Os tempos muito conturbados que o Sporting viveu em termos desportivos, financeiros e sobretudo institucionais este século transformaram as Assembleias Gerais do clube no melhor barómetro para medir o pulso dos sócios leoninos. Recuemos até 2006: desde a reunião magna inicialmente marcada para a antiga FIL (que passou depois para o Pavilhão Atlântico, por haver o dobro de inscritos para um espaço que poderia albergar mais de duas mil pessoas) para a votação da venda do património não desportivo até ao ato marcado que nunca chegou a acontecer em pleno estádio José Alvalade e que precipitou as eleições antecipadas de 2013, houve um pouco de tudo: contestação, ânimos a ferver, discursos exaltados, pedidos de demissão. Depois, parou.

::::::::::

REQUISITOS DAS TAREFAS:
a: No texto sobre as Assembleias Gerais do Sporting, para onde passou a reunião magna inicialmente marcada para a antiga FIL?
b: Transcreva o trecho do texto sobre as Assembleias Gerais do Sporting, começando em "Os tempos muito" e terminando em "demissão. Depois, parou.".

LINHAS:

::::::::::

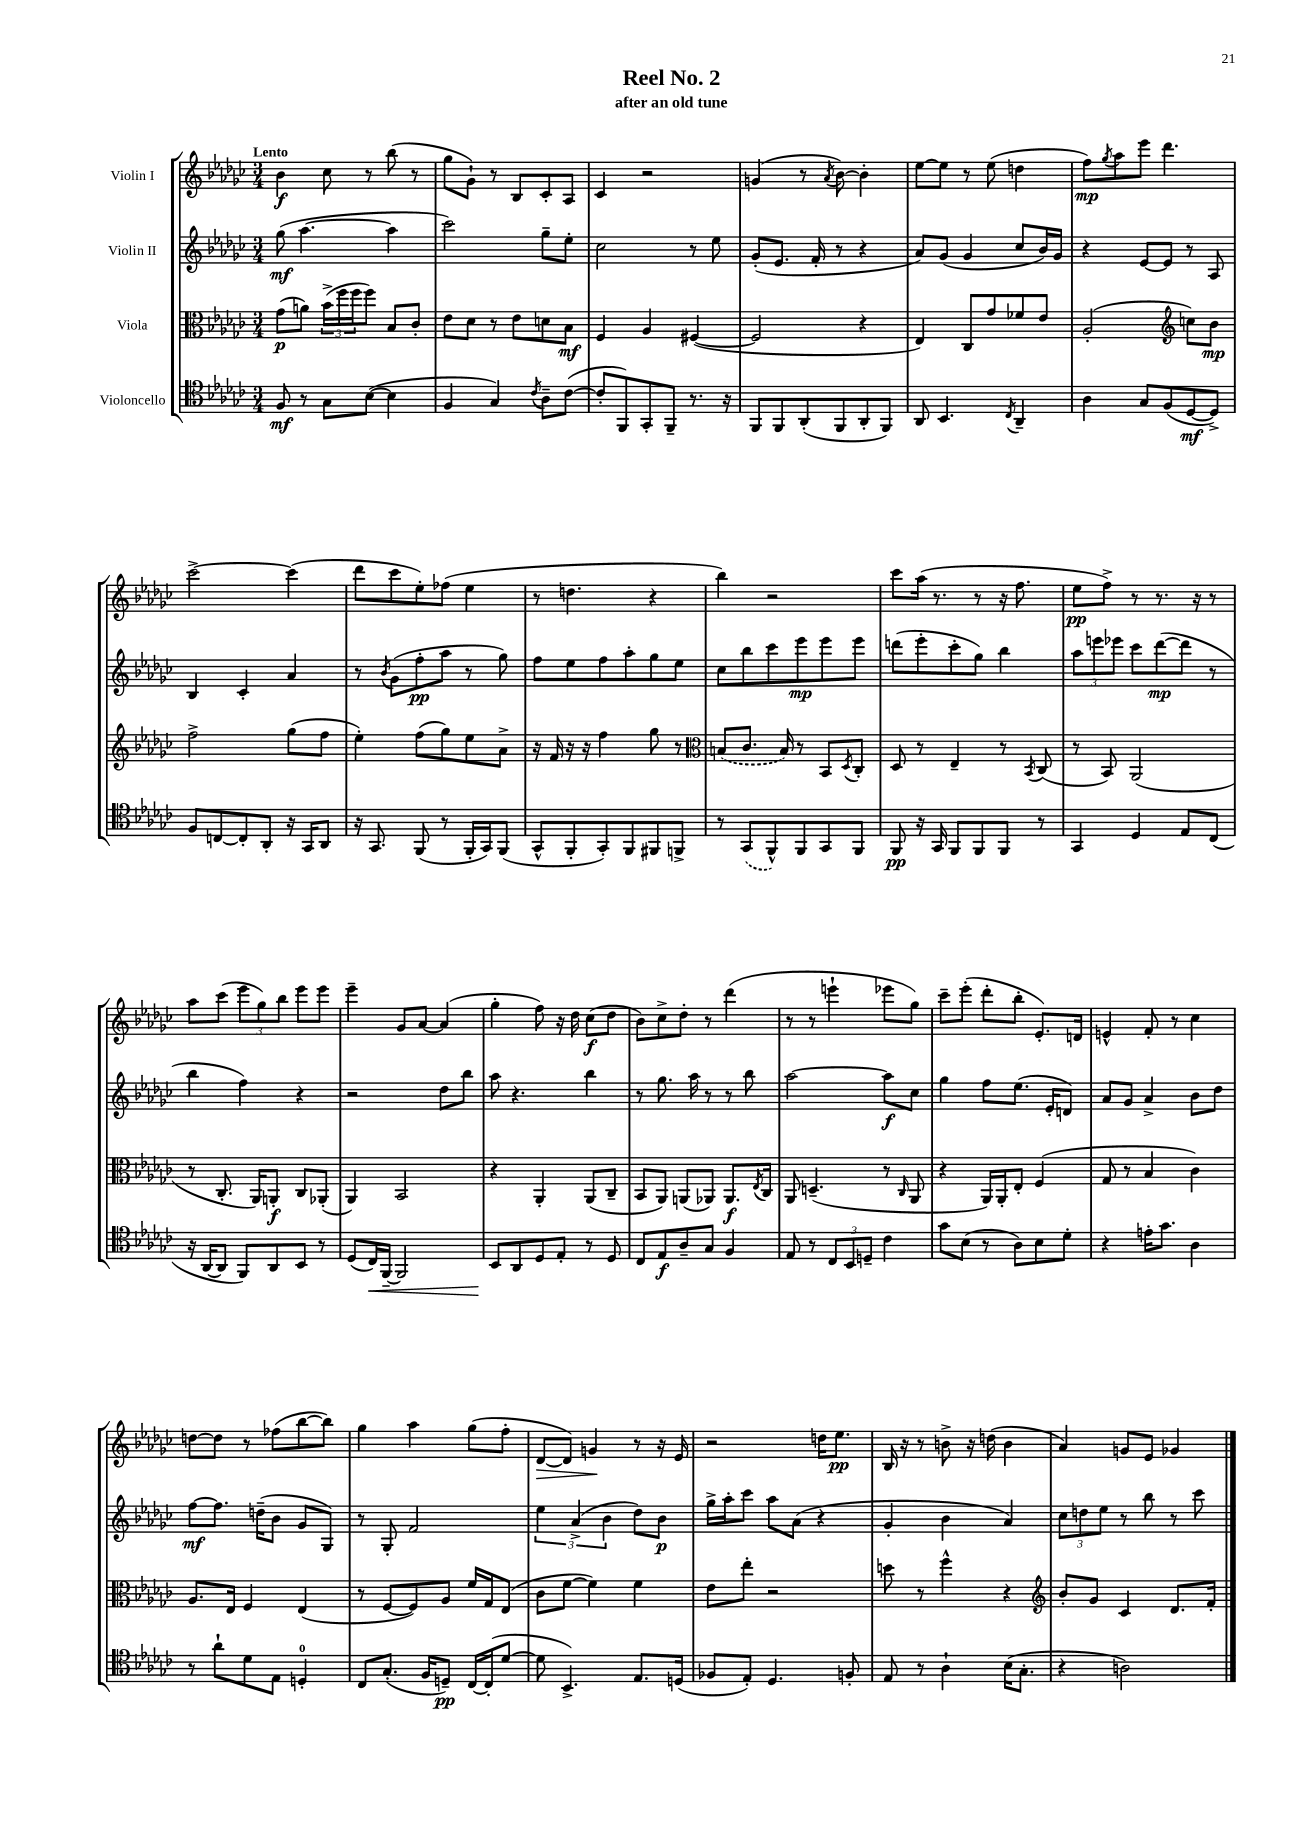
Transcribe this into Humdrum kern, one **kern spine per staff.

**kern	**kern	**kern	**kern
*staff4	*staff3	*staff2	*staff1
*clefC4	*clefC3	*clefG2	*clefG2
*k[b-e-a-d-g-c-]	*k[b-e-a-d-g-c-]	*k[b-e-a-d-g-c-]	*k[b-e-a-d-g-c-]
*M3/4	*M3/4	*M3/4	*M3/4
8F/	(8g-\L	(8gg-\	4b-\
8r	8a\J)	[4.aa-\	.
8G-\L	(24b-^\LL	.	8cc-\
.	24ff\	.	.
.	24ff\J	.	.
([8B-\J	8ff\J)	.	8r
4B-\]	8B-/L	4aa-\]	(8bb-\
.	8c-'/J	.	8r
=	=	=	=
4F/	8e-\L	2ccc-\)	8gg-\L
.	8d-\J	.	8g-`\J)
4G-/)	8r	.	8r
.	8e-\L	.	8B-/L
8qc-/	.	.	.
8A-~\L	8d\	8gg-~\L	8c-'/
([8c-\J	8B-\J	8ee-'\J	8A-/J
=	=	=	=
8c-'/]L	4F/	2cc-\	4c-/
8FF/)	.	.	.
8GG-'/	4A-/	.	2r
8FF~/J	.	.	.
8.r	([4F#/	8r	.
.	.	8ee-\	.
16r	.	.	.
=	=	=	=
8FF/L	2F#/]	(8g-'/L	(4g/
8FF/	.	8.e-/J	.
(8AA-'/	.	.	8r
.	.	16f'/	.
.	.	.	8qa-/
8FF/	.	8r	[8b-\)
8AA-'/	4r	4r	4b-'\]
8FF/J)	.	.	.
=	=	=	=
8AA-/	4E-/)	8a-/L)	[8ee-\L
4.BB-/	.	(8g-/J	8ee-\]J
.	8C-/L	4g-/	8r
.	8g-/	.	(8ee-\
8qC-/	.	.	.
4AA-~/	8f-/	8cc-/L	4dd\
.	8e-/J	16b-/L)	.
.	.	16g-/JJ	.
=	=	=	=
4A-\	(2A-'/	4r	8ff\L)
.	.	.	8qgg-/
.	.	.	8aa-\
8G-/L	.	[8e-/L	8eee-\J
(8F/	.	8e-/]J	4.ddd-\
*	*clefG2	*	*
[8D-/	8cc\L)	8r	.
8D-^/]J)	8b-\J	8A-/	.
=	=	=	=
8F/L	2ff^\	4B-/	[2ccc-^\
[8C/	.	.	.
8C'/]	.	4c-'/	.
8AA-'/J	.	.	.
16r	(8gg-\L	4a-/	(4ccc-\]
16GG-/LK	.	.	.
8AA-/J	8ff\J	.	.
=	=	=	=
16r	4ee-'\)	8r	8ddd-\L
8.GG-/	.	.	.
.	.	8qb-/	.
.	.	(8g-\L	8ccc-\
(8FF/	(8ff\L	8ff'\	8ee-'\)
8r	8gg-\)	8aa-\J	(8ff-\J
16FF'/LL	8ee-\	8r	4ee-\
16GG-/J)	.	.	.
(8FF/J	8a-^\J	8gg-\)	.
=	=	=	=
8GG-^^/L	16r	8ff\L	8r
.	16f/	.	.
8FF'/	16r	8ee-\	4.dd\
.	16r	.	.
8GG-'/)	4ff\	8ff\	.
8FF/	.	8aa-'\	.
8FF#/	8gg-\	8gg-\	4r
8FF^/J	8r	8ee-\J	.
=	=	=	=
*	*clefC3	*	*
8r	(8B/L	8cc-\L	4bb-\)
(8GG-/L	8.c-/J	8bb-\	.
8FF^^/)	.	8ccc-\	2r
.	16B/)	.	.
8FF/	8r	8eee-\	.
8GG-/	8BB-/L	8eee-\	.
.	8qD-/	.	.
8FF/J	8C-'/J	8eee-\J	.
=	=	=	=
8FF/	8D-/	(8ddd\L	8ccc-\L
16r	8r	8eee-'\	(16aa-\Jk
16GG-/	.	.	8.r
8FF/L	4E-~/	8ccc-'\	.
8FF/	.	8gg-\J)	8r
8FF/J	8r	4bb-\	16r
.	.	.	8.ff\
.	8qBB-/	.	.
8r	(8C-/	.	.
=	=	=	=
4GG-/	8r	12aa-\L	8ee-\L
.	.	12eee\	.
.	8BB-/)	.	8ff^\J)
.	.	12eee-\J	.
4D-/	(2AA-/	8ccc-\L	8r
.	.	([8ddd-\	8.r
8E-/L	.	8ddd-\]J	.
.	.	.	16r
(8C-/J	.	8r	8r
=	=	=	=
16r	8r	4bb-\	8aa-\L
[16AA-/LK	.	.	.
8AA-/]J	8.C-'/	.	(8ccc-\J
8FF/L)	.	4ff\)	12eee-\L
.	16AA-/LK)	.	.
.	.	.	12gg-\)
8AA-/	8AA'/J	.	.
.	.	.	12bb-\J
8BB-/J	8C-/L	4r	8eee-\L
8r	(8AA-'/J	.	8eee-\J
=	=	=	=
(8D-/L	4AA-/)	2r	4eee-~\
16C-/L)	.	.	.
[16FF~/JJ	.	.	.
2FF/]	2BB-/	.	8g-/L
.	.	.	[8a-/J
.	.	8dd-\L	(4a-/]
.	.	8bb-\J	.
=	=	=	=
8BB-/L	4r	8aa-\	4gg-'\
8AA-/	.	4.r	.
8D-/	4AA-'/	.	8ff\)
8E-'/J	.	.	16r
.	.	.	16dd-\
8r	(8AA-/L	4bb-\	(8cc-\L
8D-/	8C-~/J	.	8dd-\J
=	=	=	=
8C-/L	8BB-/L	8r	8b-\L)
8E-/	8AA-/J)	8.gg-\	8cc-^\
8A-~/	(8AA/L	.	8dd-'\J
.	.	16aa-\	.
8G-/J	8AA-/J)	8r	8r
4F/	8.AA-/L	8r	(4ddd-\
.	.	8bb-\	.
.	8qE-/	.	.
.	16C-/Jk	.	.
=	=	=	=
8E-/	8AA-/	[2aa-\	8r
8r	(4.D~/	.	8r
12C-/L	.	.	4eee`\
12BB-/	.	.	.
12D~/J	.	.	.
4c-\	8r	8aa-\]L	8eee-\L
.	16qqC-/	.	.
.	8AA-/	8cc-\J	8gg-\J)
=	=	=	=
8g-\L	4r	4gg-\	8ccc-~\L
(8B-\J	.	.	(8eee-'\J
8r	16AA-/LL)	8ff\L	8ddd-'\L
.	16AA-'/J	.	.
8A-\L)	8E-'/J	(8.ee-\J	8bb-'\J
8B-\	(4F/	.	8.e-'/L)
.	.	16e-'/LK	.
8d-'\J	.	8d/J)	.
.	.	.	16d/Jk
=	=	=	=
4r	8G-/	8a-/L	4e^^/
.	8r	8g-/J	.
16e'\LK	4B-/	4a-^/	8f'/
8.g-\J	.	.	.
.	.	.	8r
4A-\	4c-\)	8b-\L	4cc-\
.	.	8dd-\J	.
=	=	=	=
8r	8.A-/L	[8ff\L	[8dd\L
8a-`\L	.	8.ff\]J	8dd\]J
.	16E-/Jk	.	.
8d-\	4F/	.	8r
.	.	(16dd~\LK	.
8E-\J	.	8b-\J	(8ff-\L
4D'/	(4E-/	8g-/L	[8bb-\
.	.	8G-/J)	8bb-\]J)
=	=	=	=
8C-/L	8r	8r	4gg-\
(8.G-'/J	[8F/L	8G-'/	.
.	8F/])	2f/	4aa-\
16F/LK	.	.	.
8D~/J)	8A-/J	.	.
[16C-/LL	16f/LL	.	(8gg-\L
(16C-'/]J	16G-/J	.	.
[8d-/J	(8E-/J	.	8ff'\J
=	=	=	=
8d-\]	8c-\L	6ee-\	[8d-/L
4.BB-^/)	[8f\J	.	8d-/]J)
.	.	(6a-^/	.
.	4f\])	.	4g/
.	.	6b-\	.
8.E-/L	4f\	8dd-\L)	8r
.	.	8b-\J	16r
(16D/Jk	.	.	16e-/
=	=	=	=
8F-/L	8e-\L	16gg-^\LL	2r
.	.	16aa-'\J	.
8E-'/J)	8ee-'\J	8ccc-\J	.
4.D-/	2r	8aa-\L	.
.	.	(8a-\J	.
.	.	4r	16dd\LK
.	.	.	8.ee-\J
8F'/	.	.	.
=	=	=	=
8E-/	8dd\	4g-'/	16B-/
.	.	.	16r
8r	8r	.	8r
4A-`\	4ff^^\	4b-\	8b^\
.	.	.	16r
.	.	.	(16dd\
(16B-\LK	4r	4a-/)	4b\
8.G-'\J	.	.	.
=	=	=	=
*	*clefG2	*	*
4r	8b-'/L	12cc-\L	4a-/)
.	.	12dd\	.
.	8g-/J	.	.
.	.	12ee-\J	.
2A\)	4c-/	8r	8g/L
.	.	8bb-\	8e-/J
.	8.d-/L	8r	4g-/
.	.	8ccc-\	.
.	16f'/Jk	.	.
==	==	==	==
*-	*-	*-	*-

::::::::::

RESULTADOS POR TAREFA:
a: Passou para o Pavilhão Atlântico.

b:
Os tempos muito conturbados que o Sporting viveu em termos desportivos, financeiros e sobretudo institucionais este século transformaram as Assembleias Gerais do clube no melhor barómetro para medir o pulso dos sócios leoninos. Recuemos até 2006: desde a reunião magna inicialmente marcada para a antiga FIL (que passou depois para o Pavilhão Atlântico, por haver o dobro de inscritos para um espaço que poderia albergar mais de duas mil pessoas) para a votação da venda do património não desportivo até ao ato marcado que nunca chegou a acontecer em pleno estádio José Alvalade e que precipitou as eleições antecipadas de 2013, houve um pouco de tudo: contestação, ânimos a ferver, discursos exaltados, pedidos de demissão. Depois, parou.